ACTIVITY:
Please return every line of the records that contains the word "kitchen".

Stored data:
=== Begin Enclosure ===
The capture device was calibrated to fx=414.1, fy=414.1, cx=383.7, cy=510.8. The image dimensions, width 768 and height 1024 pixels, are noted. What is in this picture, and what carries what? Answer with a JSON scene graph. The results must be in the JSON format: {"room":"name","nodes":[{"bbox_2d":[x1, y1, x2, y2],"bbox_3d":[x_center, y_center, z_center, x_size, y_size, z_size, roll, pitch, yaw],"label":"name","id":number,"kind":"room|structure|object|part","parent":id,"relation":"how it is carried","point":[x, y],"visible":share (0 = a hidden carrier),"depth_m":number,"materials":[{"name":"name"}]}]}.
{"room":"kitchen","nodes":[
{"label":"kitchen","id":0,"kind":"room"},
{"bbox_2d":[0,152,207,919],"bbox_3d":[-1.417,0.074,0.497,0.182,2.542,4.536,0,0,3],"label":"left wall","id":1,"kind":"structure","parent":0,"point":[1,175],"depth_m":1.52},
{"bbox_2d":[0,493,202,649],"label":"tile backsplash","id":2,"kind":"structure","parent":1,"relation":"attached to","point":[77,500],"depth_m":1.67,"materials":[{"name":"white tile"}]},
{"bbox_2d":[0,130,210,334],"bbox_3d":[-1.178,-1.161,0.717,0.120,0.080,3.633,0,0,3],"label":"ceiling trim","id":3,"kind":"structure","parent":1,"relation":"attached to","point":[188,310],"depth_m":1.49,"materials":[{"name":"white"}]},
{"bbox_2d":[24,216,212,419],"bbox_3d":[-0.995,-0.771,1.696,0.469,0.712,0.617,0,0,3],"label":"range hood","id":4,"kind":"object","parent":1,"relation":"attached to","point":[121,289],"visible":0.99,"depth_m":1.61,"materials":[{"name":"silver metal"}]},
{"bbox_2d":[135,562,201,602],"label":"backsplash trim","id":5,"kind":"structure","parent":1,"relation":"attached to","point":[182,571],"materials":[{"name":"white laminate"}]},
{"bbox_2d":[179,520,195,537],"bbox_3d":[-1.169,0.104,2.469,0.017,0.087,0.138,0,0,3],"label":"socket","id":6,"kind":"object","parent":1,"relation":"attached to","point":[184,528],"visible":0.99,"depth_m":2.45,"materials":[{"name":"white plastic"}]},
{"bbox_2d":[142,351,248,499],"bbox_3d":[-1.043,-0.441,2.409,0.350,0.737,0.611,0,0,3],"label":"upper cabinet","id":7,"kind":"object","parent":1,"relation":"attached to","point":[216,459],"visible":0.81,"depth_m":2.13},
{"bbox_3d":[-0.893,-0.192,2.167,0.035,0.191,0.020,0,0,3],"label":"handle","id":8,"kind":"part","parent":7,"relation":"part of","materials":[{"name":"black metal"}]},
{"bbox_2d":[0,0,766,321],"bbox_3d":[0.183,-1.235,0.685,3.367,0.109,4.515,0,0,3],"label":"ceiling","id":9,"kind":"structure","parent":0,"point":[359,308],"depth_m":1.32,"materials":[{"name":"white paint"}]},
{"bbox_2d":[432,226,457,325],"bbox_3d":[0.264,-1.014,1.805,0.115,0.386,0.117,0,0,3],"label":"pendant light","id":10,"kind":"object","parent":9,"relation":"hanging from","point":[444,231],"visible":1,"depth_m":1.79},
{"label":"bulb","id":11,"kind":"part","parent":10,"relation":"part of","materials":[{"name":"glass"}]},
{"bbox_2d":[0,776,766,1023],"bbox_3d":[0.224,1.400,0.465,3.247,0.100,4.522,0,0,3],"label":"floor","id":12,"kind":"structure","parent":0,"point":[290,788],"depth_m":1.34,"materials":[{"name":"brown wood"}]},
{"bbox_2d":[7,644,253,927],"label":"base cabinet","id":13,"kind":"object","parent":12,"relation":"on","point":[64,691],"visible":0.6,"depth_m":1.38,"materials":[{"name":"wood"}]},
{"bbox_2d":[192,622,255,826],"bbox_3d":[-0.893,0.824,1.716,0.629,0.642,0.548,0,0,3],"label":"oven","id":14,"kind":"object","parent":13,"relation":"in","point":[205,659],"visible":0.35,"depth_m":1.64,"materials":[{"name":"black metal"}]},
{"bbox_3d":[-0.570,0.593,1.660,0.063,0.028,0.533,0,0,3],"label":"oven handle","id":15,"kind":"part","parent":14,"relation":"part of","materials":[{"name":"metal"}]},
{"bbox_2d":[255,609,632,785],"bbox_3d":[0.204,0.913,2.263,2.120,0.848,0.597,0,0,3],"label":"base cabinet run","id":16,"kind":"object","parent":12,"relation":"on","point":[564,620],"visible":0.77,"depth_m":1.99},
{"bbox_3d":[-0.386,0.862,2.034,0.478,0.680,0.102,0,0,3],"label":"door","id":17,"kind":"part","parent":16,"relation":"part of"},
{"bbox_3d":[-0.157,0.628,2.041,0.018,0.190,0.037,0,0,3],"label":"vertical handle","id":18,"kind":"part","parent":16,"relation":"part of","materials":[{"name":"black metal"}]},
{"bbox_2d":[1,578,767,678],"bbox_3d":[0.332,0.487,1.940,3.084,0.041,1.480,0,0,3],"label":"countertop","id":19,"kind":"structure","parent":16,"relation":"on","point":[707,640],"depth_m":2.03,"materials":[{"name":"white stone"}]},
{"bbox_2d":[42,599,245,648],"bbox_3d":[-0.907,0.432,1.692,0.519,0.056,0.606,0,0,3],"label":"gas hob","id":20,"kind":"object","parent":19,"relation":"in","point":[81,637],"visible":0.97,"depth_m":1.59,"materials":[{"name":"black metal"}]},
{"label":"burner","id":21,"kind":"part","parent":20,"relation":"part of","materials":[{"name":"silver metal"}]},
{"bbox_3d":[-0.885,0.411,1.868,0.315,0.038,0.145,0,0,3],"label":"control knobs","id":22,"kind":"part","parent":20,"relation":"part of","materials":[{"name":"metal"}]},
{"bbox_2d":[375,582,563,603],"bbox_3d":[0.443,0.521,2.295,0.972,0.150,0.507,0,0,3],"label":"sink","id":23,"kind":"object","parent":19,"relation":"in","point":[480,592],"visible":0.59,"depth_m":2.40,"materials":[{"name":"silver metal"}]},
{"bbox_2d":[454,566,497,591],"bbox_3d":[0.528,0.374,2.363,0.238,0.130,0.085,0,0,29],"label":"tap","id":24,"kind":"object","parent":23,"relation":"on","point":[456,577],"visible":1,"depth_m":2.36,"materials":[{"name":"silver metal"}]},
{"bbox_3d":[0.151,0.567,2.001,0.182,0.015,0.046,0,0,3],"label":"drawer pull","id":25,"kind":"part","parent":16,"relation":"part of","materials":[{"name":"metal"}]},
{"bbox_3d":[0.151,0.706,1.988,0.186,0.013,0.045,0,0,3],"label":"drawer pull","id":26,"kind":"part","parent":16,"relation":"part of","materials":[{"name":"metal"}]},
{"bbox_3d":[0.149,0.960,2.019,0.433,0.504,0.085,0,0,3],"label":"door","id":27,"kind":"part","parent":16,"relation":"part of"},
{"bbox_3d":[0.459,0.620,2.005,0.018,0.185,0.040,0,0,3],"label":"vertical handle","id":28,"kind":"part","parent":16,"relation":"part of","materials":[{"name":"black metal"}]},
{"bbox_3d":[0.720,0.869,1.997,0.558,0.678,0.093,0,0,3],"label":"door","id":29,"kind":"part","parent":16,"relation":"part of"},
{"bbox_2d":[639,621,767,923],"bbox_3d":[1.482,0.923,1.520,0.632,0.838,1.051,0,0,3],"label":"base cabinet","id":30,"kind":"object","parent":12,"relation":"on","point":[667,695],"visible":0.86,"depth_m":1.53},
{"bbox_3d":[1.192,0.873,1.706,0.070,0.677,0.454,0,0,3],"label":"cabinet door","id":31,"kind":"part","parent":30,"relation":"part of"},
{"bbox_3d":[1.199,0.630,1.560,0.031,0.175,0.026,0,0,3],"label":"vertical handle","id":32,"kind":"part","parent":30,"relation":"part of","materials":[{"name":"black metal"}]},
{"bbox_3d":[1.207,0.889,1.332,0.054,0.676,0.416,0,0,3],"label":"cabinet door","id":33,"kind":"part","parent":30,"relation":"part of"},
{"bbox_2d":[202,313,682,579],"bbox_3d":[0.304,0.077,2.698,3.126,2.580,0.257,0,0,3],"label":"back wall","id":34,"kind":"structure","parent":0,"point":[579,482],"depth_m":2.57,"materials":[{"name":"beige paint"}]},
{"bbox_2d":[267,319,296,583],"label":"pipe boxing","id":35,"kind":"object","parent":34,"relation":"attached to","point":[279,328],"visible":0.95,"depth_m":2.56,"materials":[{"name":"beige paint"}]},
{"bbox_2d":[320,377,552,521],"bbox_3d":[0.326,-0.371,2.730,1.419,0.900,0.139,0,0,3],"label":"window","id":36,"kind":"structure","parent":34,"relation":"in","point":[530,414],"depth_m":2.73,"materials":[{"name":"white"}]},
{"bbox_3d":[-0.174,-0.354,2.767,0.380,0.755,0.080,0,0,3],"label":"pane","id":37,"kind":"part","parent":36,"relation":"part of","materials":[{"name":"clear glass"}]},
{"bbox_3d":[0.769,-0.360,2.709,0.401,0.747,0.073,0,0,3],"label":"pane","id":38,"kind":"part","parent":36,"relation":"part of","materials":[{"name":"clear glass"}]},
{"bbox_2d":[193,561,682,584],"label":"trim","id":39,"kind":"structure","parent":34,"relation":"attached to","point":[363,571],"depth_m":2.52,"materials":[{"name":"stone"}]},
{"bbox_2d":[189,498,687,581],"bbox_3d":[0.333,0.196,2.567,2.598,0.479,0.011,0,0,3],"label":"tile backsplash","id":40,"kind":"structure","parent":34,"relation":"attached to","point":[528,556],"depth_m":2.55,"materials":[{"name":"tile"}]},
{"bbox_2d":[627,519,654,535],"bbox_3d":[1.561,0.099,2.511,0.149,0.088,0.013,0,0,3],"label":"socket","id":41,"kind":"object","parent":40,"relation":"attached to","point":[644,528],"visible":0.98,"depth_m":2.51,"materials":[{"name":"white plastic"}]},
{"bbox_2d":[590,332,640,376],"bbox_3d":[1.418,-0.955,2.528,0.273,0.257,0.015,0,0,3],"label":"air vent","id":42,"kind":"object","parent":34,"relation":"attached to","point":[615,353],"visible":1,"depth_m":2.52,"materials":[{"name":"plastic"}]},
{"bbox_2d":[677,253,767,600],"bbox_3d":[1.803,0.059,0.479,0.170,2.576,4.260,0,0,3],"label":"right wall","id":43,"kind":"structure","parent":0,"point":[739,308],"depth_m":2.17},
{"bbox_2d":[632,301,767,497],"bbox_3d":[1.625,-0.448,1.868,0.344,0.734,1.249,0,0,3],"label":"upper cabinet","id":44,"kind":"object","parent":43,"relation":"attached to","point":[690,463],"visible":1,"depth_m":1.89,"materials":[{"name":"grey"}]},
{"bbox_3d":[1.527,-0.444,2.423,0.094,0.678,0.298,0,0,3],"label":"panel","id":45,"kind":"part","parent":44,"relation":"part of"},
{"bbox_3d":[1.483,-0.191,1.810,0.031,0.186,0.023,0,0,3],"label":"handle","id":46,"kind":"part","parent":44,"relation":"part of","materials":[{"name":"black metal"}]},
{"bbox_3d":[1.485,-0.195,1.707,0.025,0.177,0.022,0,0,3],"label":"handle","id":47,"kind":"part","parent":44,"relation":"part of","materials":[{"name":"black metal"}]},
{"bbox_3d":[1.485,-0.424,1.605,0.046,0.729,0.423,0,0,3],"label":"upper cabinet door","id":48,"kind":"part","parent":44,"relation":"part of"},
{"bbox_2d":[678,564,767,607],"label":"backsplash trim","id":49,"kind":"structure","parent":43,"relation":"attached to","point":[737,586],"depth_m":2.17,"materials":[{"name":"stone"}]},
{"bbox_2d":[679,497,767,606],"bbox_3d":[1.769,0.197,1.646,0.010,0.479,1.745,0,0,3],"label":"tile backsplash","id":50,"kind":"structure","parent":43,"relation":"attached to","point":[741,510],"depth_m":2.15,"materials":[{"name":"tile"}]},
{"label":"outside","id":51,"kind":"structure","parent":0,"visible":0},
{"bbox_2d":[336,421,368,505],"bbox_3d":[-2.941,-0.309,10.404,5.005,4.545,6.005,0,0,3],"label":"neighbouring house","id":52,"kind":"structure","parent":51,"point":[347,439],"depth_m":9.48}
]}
=== End Enclosure ===
ANSWER TO THIS PROBLEM:
{"room":"kitchen","nodes":[
{"label":"kitchen","id":0,"kind":"room"},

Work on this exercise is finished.